## Exercise description
Return each line of the data below exactly, omitting any pictures.

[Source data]
=-=-=-=-=

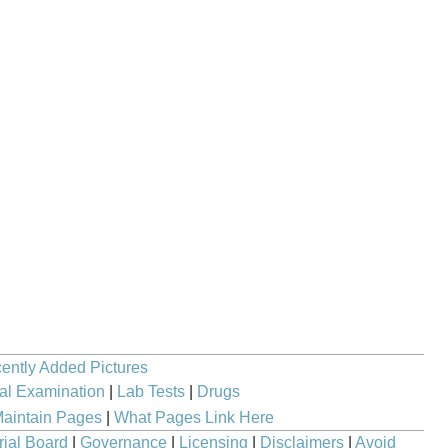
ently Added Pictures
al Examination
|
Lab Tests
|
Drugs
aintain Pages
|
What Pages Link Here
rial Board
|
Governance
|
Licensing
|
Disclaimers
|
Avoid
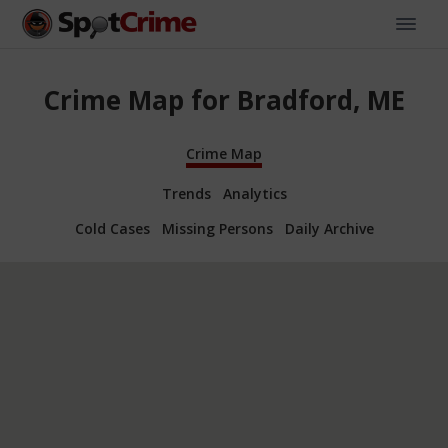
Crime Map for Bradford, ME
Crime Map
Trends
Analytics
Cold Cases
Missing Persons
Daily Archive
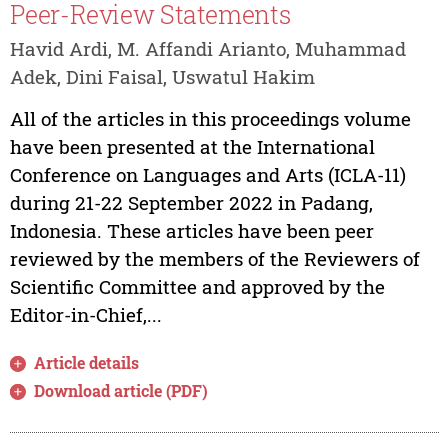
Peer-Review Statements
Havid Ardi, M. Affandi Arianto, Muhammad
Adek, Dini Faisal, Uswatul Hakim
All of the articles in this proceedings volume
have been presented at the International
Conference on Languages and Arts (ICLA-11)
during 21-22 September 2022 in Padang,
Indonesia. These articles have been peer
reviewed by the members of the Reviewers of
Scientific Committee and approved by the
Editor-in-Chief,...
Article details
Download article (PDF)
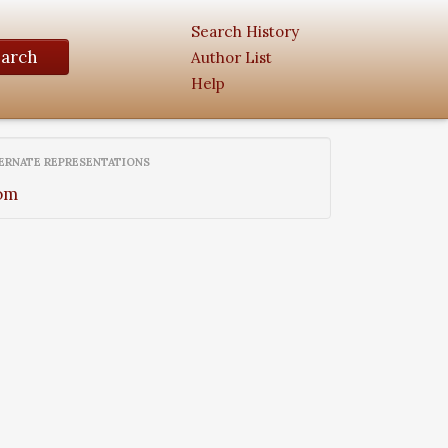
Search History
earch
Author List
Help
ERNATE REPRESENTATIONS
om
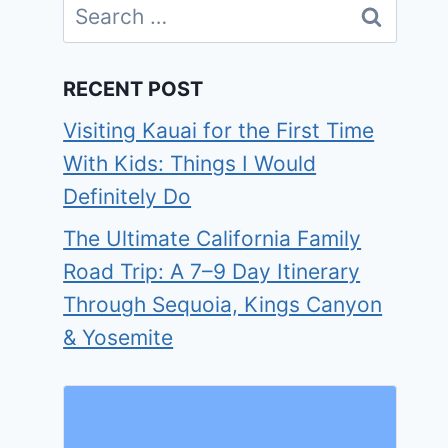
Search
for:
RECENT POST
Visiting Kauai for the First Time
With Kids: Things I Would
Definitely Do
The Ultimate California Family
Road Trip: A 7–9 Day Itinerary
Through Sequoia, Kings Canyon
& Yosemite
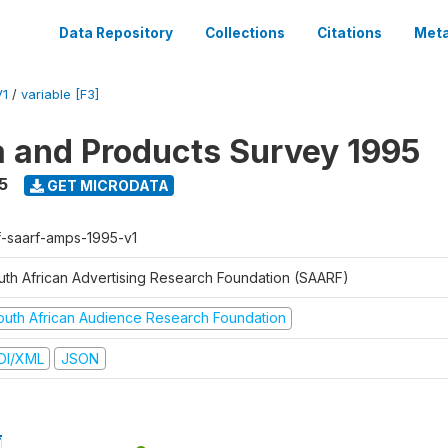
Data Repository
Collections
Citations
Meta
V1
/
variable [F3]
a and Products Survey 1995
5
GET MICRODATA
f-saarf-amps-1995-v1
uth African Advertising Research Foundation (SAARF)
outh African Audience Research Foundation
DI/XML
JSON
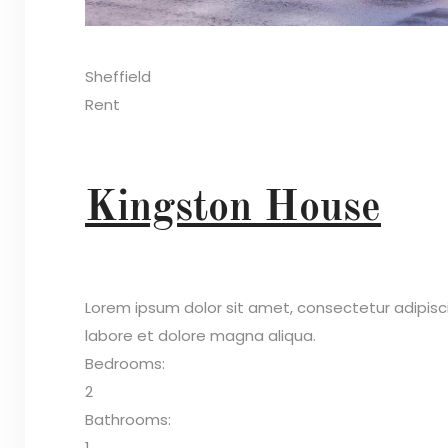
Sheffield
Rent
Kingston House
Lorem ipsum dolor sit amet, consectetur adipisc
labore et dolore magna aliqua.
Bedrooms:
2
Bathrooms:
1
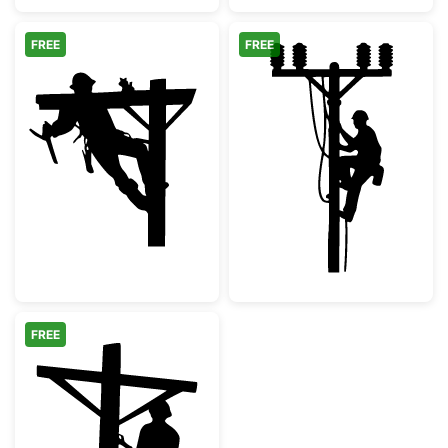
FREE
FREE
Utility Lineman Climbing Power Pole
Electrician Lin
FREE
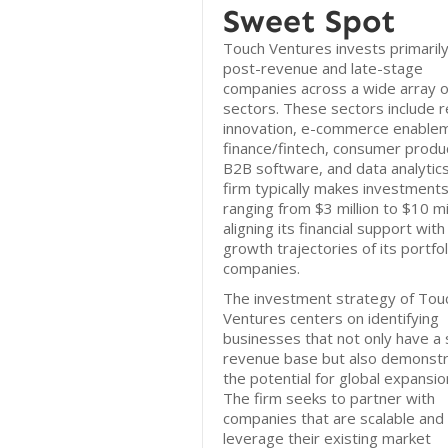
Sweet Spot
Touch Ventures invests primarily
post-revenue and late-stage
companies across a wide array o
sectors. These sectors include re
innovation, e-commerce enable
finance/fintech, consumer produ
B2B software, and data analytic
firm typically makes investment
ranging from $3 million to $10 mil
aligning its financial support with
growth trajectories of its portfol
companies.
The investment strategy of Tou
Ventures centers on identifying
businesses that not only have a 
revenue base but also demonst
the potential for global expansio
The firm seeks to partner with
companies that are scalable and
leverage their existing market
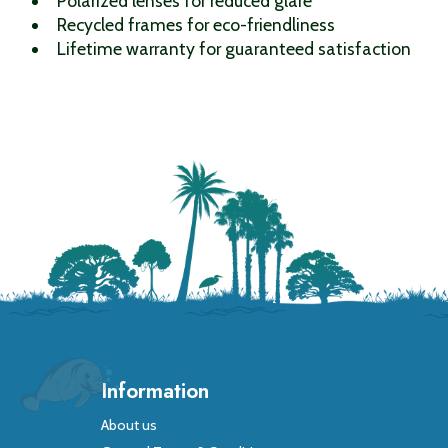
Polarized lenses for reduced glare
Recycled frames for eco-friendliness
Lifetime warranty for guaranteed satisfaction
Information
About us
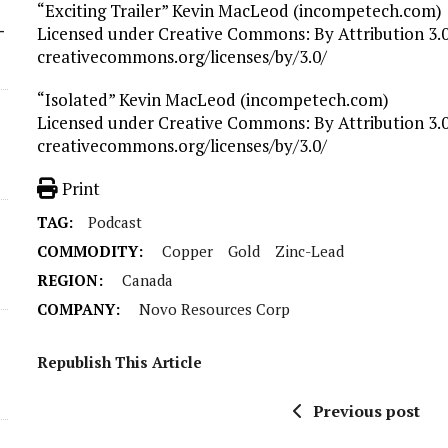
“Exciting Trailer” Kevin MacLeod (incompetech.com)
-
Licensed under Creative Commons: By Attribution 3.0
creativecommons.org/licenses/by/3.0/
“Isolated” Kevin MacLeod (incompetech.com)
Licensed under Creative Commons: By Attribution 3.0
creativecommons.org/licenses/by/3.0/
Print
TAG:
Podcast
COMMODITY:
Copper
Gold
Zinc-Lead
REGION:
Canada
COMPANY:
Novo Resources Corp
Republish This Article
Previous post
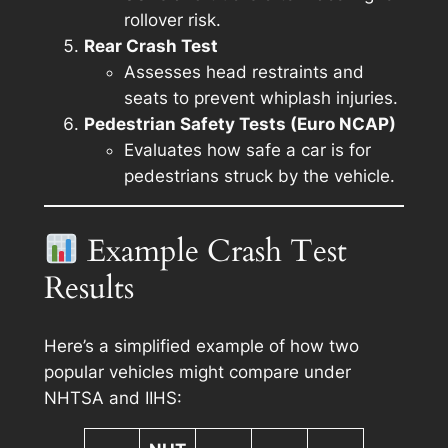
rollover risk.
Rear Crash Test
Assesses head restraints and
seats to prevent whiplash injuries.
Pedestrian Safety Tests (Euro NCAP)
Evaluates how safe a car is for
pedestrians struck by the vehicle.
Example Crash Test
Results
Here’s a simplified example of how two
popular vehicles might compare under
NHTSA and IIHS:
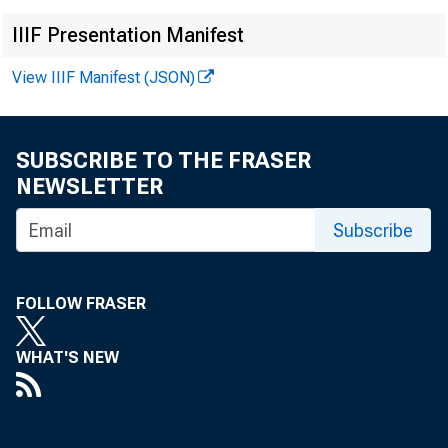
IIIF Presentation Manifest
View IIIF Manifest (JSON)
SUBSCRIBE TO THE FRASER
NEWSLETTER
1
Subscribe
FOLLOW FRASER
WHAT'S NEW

=-=-=-=-=

## Task output
ently Added Pictures
al Examination
|
Lab Tests
|
Drugs
aintain Pages
|
What Pages Link Here
rial Board
|
Governance
|
Licensing
|
Disclaimers
|
Avoid
Crime Map for Bradford, ME
Crime Map
Trends
Analytics
Cold Cases
Missing Persons
Daily Archive
Peer-Review Statements
Havid Ardi, M. Affandi Arianto, Muhammad
Adek, Dini Faisal, Uswatul Hakim
All of the articles in this proceedings volume
have been presented at the International
Conference on Languages and Arts (ICLA-11)
during 21-22 September 2022 in Padang,
Indonesia. These articles have been peer
reviewed by the members of the Reviewers of
Scientific Committee and approved by the
Editor-in-Chief,...
Article details
Download article (PDF)
Search History
earch
Author List
Help
ERNATE REPRESENTATIONS
om
Search
for:
RECENT POST
Visiting Kauai for the First Time
With Kids: Things I Would
Definitely Do
The Ultimate California Family
Road Trip: A 7–9 Day Itinerary
Through Sequoia, Kings Canyon
& Yosemite
Data Repository
Collections
Citations
Meta
V1
/
variable [F3]
a and Products Survey 1995
5
GET MICRODATA
f-saarf-amps-1995-v1
uth African Advertising Research Foundation (SAARF)
outh African Audience Research Foundation
DI/XML
JSON
Sheffield
Rent
Kingston House
Lorem ipsum dolor sit amet, consectetur adipisc
labore et dolore magna aliqua.
Bedrooms:
2
Bathrooms:
1
FREE
FREE
Utility Lineman Climbing Power Pole
Electrician Lin
FREE
Sweet Spot
Touch Ventures invests primarily
post-revenue and late-stage
companies across a wide array o
sectors. These sectors include re
innovation, e-commerce enable
finance/fintech, consumer produ
B2B software, and data analytic
firm typically makes investment
ranging from $3 million to $10 mil
aligning its financial support with
growth trajectories of its portfol
companies.
The investment strategy of Tou
Ventures centers on identifying
businesses that not only have a 
revenue base but also demonst
the potential for global expansio
The firm seeks to partner with
companies that are scalable and
leverage their existing market
Polarized lenses for reduced glare
Recycled frames for eco-friendliness
Lifetime warranty for guaranteed satisfaction
Information
About us
“Exciting Trailer” Kevin MacLeod (incompetech.com)
-
Licensed under Creative Commons: By Attribution 3.0
creativecommons.org/licenses/by/3.0/
“Isolated” Kevin MacLeod (incompetech.com)
Licensed under Creative Commons: By Attribution 3.0
creativecommons.org/licenses/by/3.0/
Print
TAG:
Podcast
COMMODITY:
Copper
Gold
Zinc-Lead
REGION:
Canada
COMPANY:
Novo Resources Corp
Republish This Article
Previous post
rollover risk.
Rear Crash Test
Assesses head restraints and
seats to prevent whiplash injuries.
Pedestrian Safety Tests (Euro NCAP)
Evaluates how safe a car is for
pedestrians struck by the vehicle.
Example Crash Test
Results
Here’s a simplified example of how two
popular vehicles might compare under
NHTSA and IIHS:
IIIF Presentation Manifest
View IIIF Manifest (JSON)
SUBSCRIBE TO THE FRASER
NEWSLETTER
1
Subscribe
FOLLOW FRASER
WHAT'S NEW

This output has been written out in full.